JAKARTA, GRESNEWS.COM - Apa kabar korporasi terduga pembakar hutan? Ramai beragam isu bertebaran seperti kasus "papa minta saham" secara efektif telah menenggelamkan isu penegakan hukum terhadap korporasi terduga pembakar hutan di Sumatera dan Kalimantan yang telah menyebabkan terjadinya bencana kabut asap yang melanda kedua wilayah tersebut selama lebih dari 5 bulan.

Penegak hukum pun seperti tak terlalu serius menangani kasus ini. Pun demikian dengan rencana pembentukan panitia khusus kebakaran hutan di Dewan Perwakilan Rakyat yang tak lagi terdengar gaungnya. Dewan Perwakilan Daerah yang sudah membentuk pansus kebakaran hutan pun tak terdengar kerjanya.

Padahal, kasus kebakaran hutan ini diduga melibatkan perusahaan-perusahaan besar. Hasil investigasi terbaru terkait kebakaran hutan yang dilakukan Eyes on the Forest (EoF) mengungkapkan fakta tersebut.

Berdasarkan temuan EoF diduga terjadinya kebakaran hutan di Sumatera dan di Kalimantan dilakukan dengan sengaja. EoF mengungkap hal itu setelah melakukan pemeriksaan secara acak berdasarkan sebaran titik api yang signifikan di 37 lokasi dengan jumlah 31 perusahaan.

"Hasil investigasi kami ini meruntuhkan mitos yang dibangun kalangan perbisnis perkayuan dan perkebunan bahwa mereka tidak mungkin bersalah dalam kejadian pembakaran hutan dan lahan yang berdampak luar biasa bagi bangsa, tapi pembakaran di dalam konsesi bukanlah mitos yang diada-adakan oleh masyarakat sipil, namun adalah fakta lapangan," Kata Koordinator Jikalahari Woro Supartinah kepada gresnews.com, Kamis (17/12) di Kantor Walhi di Jakarta.

DATA YANG DIKAJI:
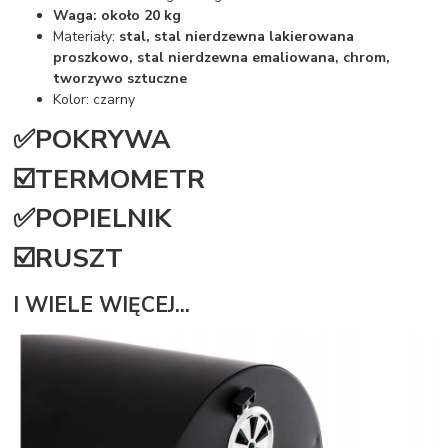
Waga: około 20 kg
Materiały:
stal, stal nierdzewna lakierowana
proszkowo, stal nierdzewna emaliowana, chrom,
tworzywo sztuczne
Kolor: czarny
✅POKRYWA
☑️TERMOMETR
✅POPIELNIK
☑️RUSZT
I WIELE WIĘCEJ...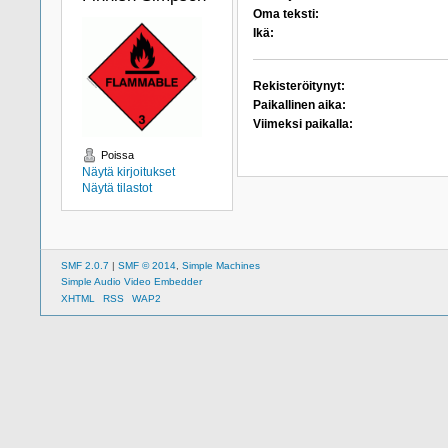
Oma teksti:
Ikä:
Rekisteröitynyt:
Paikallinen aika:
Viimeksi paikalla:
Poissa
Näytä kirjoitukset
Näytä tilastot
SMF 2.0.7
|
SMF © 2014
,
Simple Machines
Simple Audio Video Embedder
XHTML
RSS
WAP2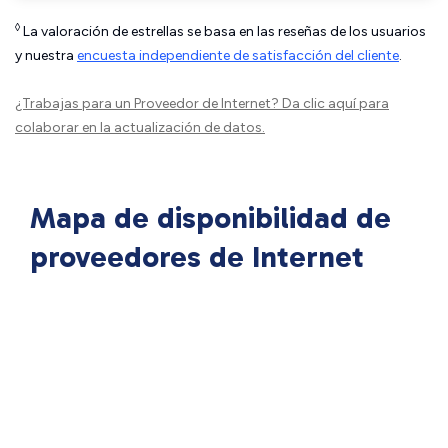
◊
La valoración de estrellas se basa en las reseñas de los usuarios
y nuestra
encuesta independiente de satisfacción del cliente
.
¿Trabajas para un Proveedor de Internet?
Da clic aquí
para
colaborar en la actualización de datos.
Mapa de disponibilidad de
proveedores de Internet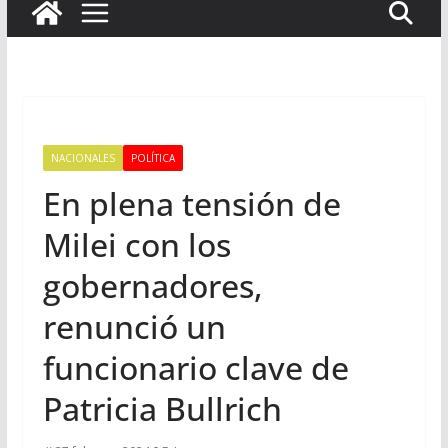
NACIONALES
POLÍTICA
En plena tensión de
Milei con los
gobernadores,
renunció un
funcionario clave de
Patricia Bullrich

--

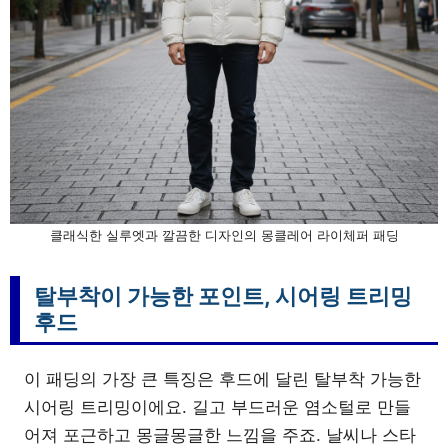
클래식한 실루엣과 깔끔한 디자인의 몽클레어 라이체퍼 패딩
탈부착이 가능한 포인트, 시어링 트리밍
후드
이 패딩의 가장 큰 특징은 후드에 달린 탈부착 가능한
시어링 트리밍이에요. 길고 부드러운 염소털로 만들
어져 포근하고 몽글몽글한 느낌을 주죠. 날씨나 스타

...

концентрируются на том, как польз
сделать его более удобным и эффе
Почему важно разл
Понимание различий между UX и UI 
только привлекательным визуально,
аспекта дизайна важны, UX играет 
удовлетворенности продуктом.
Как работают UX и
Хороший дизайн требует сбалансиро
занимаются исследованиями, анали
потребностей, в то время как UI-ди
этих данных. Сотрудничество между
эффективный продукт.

TUGAS KERJA 1: Menurut berita tentang kebakaran hutan, berapa lokasi yang diperiksa EoF secara acak?
TUGAS KERJA 2: Tuliskan kembali tanpa perubahan bagian berita tentang kebakaran hutan yang dibuka dengan kata-kata "JAKARTA, GRESNEWS.COM - Apa" dan ditutup dengan "mengungkapkan fakta tersebut.".
TUGAS KERJA 3: Teruskan berita tentang kebakaran hutan dan kabut asap itu, mulai setelah kalimat terakhirnya.
Item-item tersebut tidak diperlukan sama sekali.

JAWABAN 1: 37 lokasi.

JAWABAN 2:
JAKARTA, GRESNEWS.COM - Apa kabar korporasi terduga pembakar hutan? Ramai beragam isu bertebaran seperti kasus "papa minta saham" secara efektif telah menenggelamkan isu penegakan hukum terhadap korporasi terduga pembakar hutan di Sumatera dan Kalimantan yang telah menyebabkan terjadinya bencana kabut asap yang melanda kedua wilayah tersebut selama lebih dari 5 bulan.

Penegak hukum pun seperti tak terlalu serius menangani kasus ini. Pun demikian dengan rencana pembentukan panitia khusus kebakaran hutan di Dewan Perwakilan Rakyat yang tak lagi terdengar gaungnya. Dewan Perwakilan Daerah yang sudah membentuk pansus kebakaran hutan pun tak terdengar kerjanya.

Padahal, kasus kebakaran hutan ini diduga melibatkan perusahaan-perusahaan besar. Hasil investigasi terbaru terkait kebakaran hutan yang dilakukan Eyes on the Forest (EoF) mengungkapkan fakta tersebut.

JAWABAN 3:
Woro menjelaskan, sejumlah nama besar di industri pulp dan kertas serta perkebunan sawit diduga terlibat. Banyak diantara lahan yang dibakar atau sengaja dibiarkan terbakar ada di lahan konsesi perusahaan-perusahaan tersebut.

Bahkan dari hasil investigasi ditemukan ada perusahaan yang terlibat kasus pembakaran hutan di tahun tahun 2013 dan 2014 masih juga terlibat dalam kasus di tahun 2015 ini. Perusahaan itu, kata aktivis WWF Nursamsu, diantaranya adalah PT Ruas Utama Jaya (anak usaha APP), PT Sumatera Ruang Lestari blok IV Pulau Rupat (APRIL) PT Bumi Raksa Nusa Sejati (TH Berhad) dan PT Langgam Inti Hibrindo (Provident Agro Wilmar)

"Dua perusahaan HTI ini merupakan muka lama. Tahun 2013 sudah menjadi tersangka kasus karhutla juga, diperlukan penegakan hukum yang efektif untuk memastikan kebakaran ini tidak berulang kembali di kawasan mereka," kata Nursamsu kepada gresnews.com, Kamis (17/12).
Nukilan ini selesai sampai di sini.